– Что вы, барыня, плачете? – спросил Кузьма. – Уехать не успели? Вот беда-то!
– Я не барыня, – коверкая русские слова, сквозь слезы и всхлипы выдавила женщина1. – Я гувернантка… Все уехали… Я осталась… Страшно, Москва пустая… Мсье! Не оставляйте меня! – она вцепилась в руку Кузьмы тоненькими, но сильными пальчиками. – Мсье, я умру от страха!..
– Э, да ты, видать, француженка, – догадался Кузьма. – Вон оно что!.. Так чего тебе бояться-то? Скоро ваши придут, поняла – нет? Наполеон скоро придет.
– Мсье, не бросайте меня! – не слушая Кузьму, молила гувернантка. – Город мертвый, дома мертвые… Я боюсь!
– И что же с тобой делать? – Кузьма, оглядев женщину, расправил усы. – Я ж при графе служу, мне ведено дом охранять…
– Мсье! – она все сильнее стискивала свои пальчики на руке Кузьмы. – Умоляю вас, мсье!..
– Да не мусье я, – буркнул Кузьма. – Ладно, пошли со мной, раз своих французов встречать не хочешь.
Так и не выпуская его руки, гувернантка засеменила с ним рядом, заглядывая в глаза и поправляя шляпку. И то была единственная пара в этот день во всей Москве, прошедшая под ручку по её улицам. А в это время «непобедимый» Наполеон все еще стоял со своей свитой на Поклонной горе и ждал ключи от Москвы.
Нести ключи ему было некому. Да и не принято было на Руси носить захватчикам ключи от городов…
За время отсутствия Кузьмы в доме ничего не случилось. Он провёл француженку черным ходом и забаррикадировал дверь. Таская мебель, он между делом все подкручивал и покручивал усы: по дороге он как следует разглядел мадам (или мадемуазель-кто ее знает, годами-то к тридцати, видно) – барыня, да и только! Глазки черные, ротик красный, щеки то бледные, то пылают, вот только худа больно, в чем душа держится. Кузьма любил женщин полных, в теле, наподобие господской кухарки, но от той вечно жареным пахнет и дымком отдает. И дух этот ни днем, ни ночью не выветривается. А от гувернантки, как от барыни, – духами, аж голова кругом вдет.
Между тем француженка отошла, оправилась от страха и начала с интересом прогуливаться по графскому дому, протяжно вздыхая при виде картин на стенах и всяких статуэток, коих в доме было много.

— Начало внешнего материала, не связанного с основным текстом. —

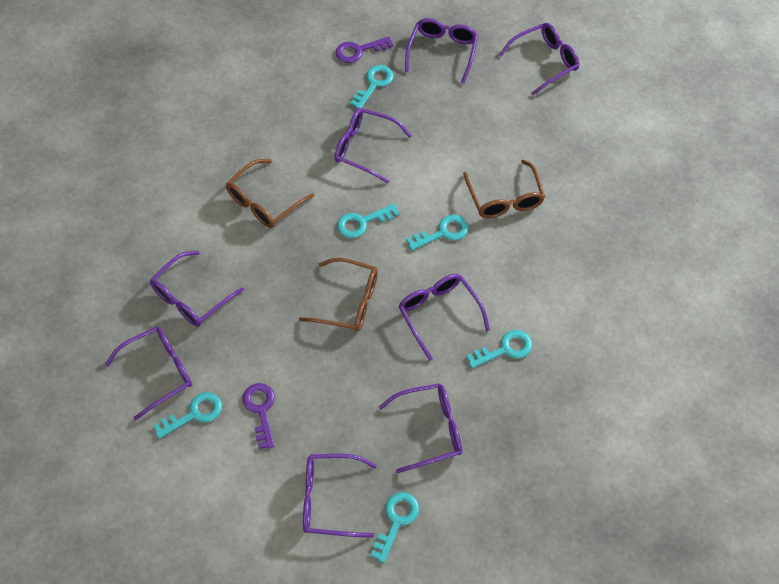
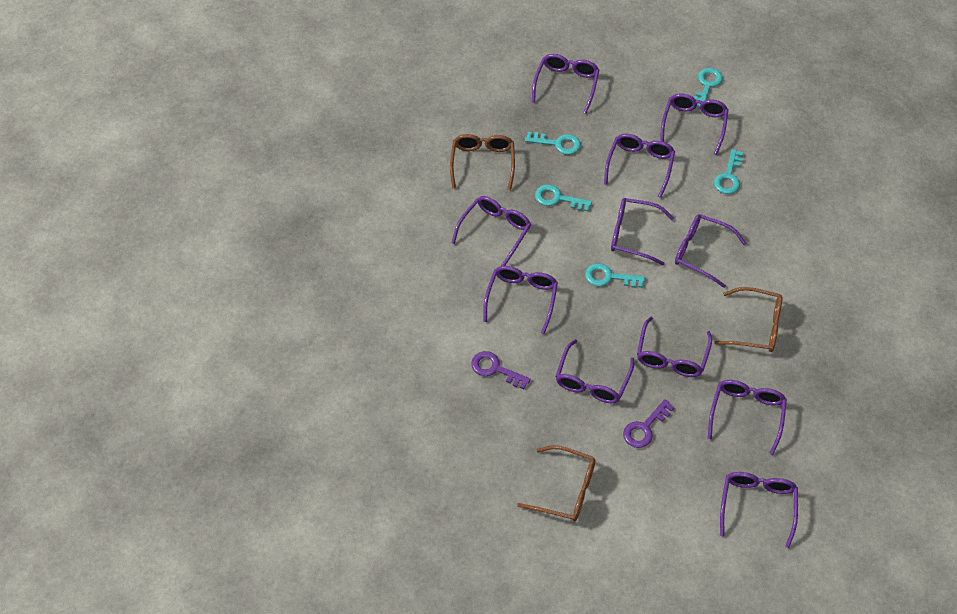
purple glasses: 8 -> 11
turquoise key: 6 -> 5

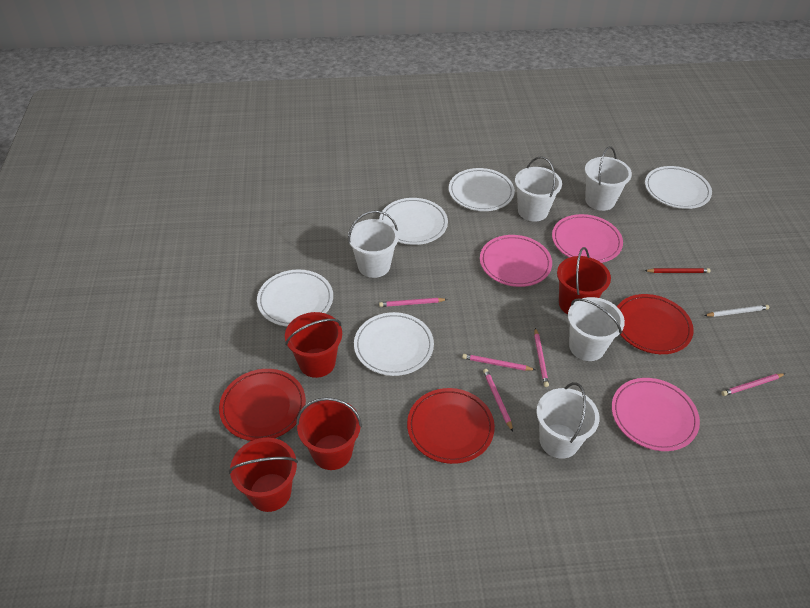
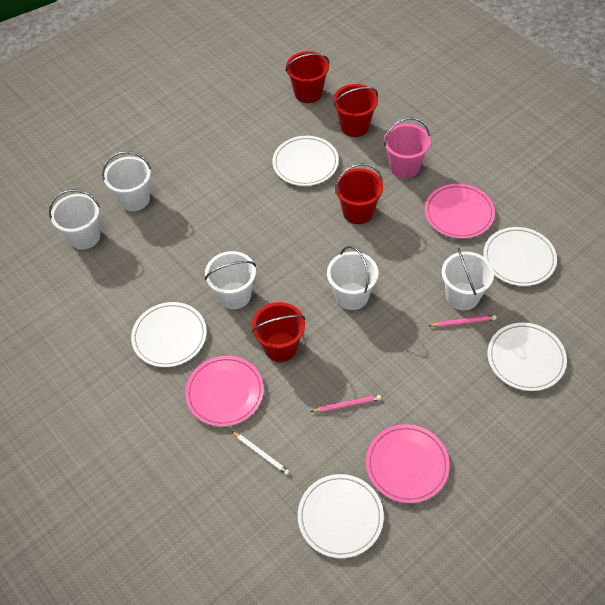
pink bucket: 0 -> 1
pink pencil: 5 -> 2
red pencil: 1 -> 0
red plate: 3 -> 0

Кузьма не запрещал ей ходить, наоборот, зазывал в другие комнаты, увидев ее интерес. Он даже стал помаленьку забывать о французах и о том, зачем его здесь оставили. Когда они добрались до графского кабинета, гувернантка ахнула и устремилась к книжным шкафам.
– О, какое богатство! – воскликнула она по-своему. – Какие удивительные книги!
– А как же! – с гордостью сказал Кузьма, словно все, что находилось в кабинете, принадлежало ему. – У нас тут много чего есть!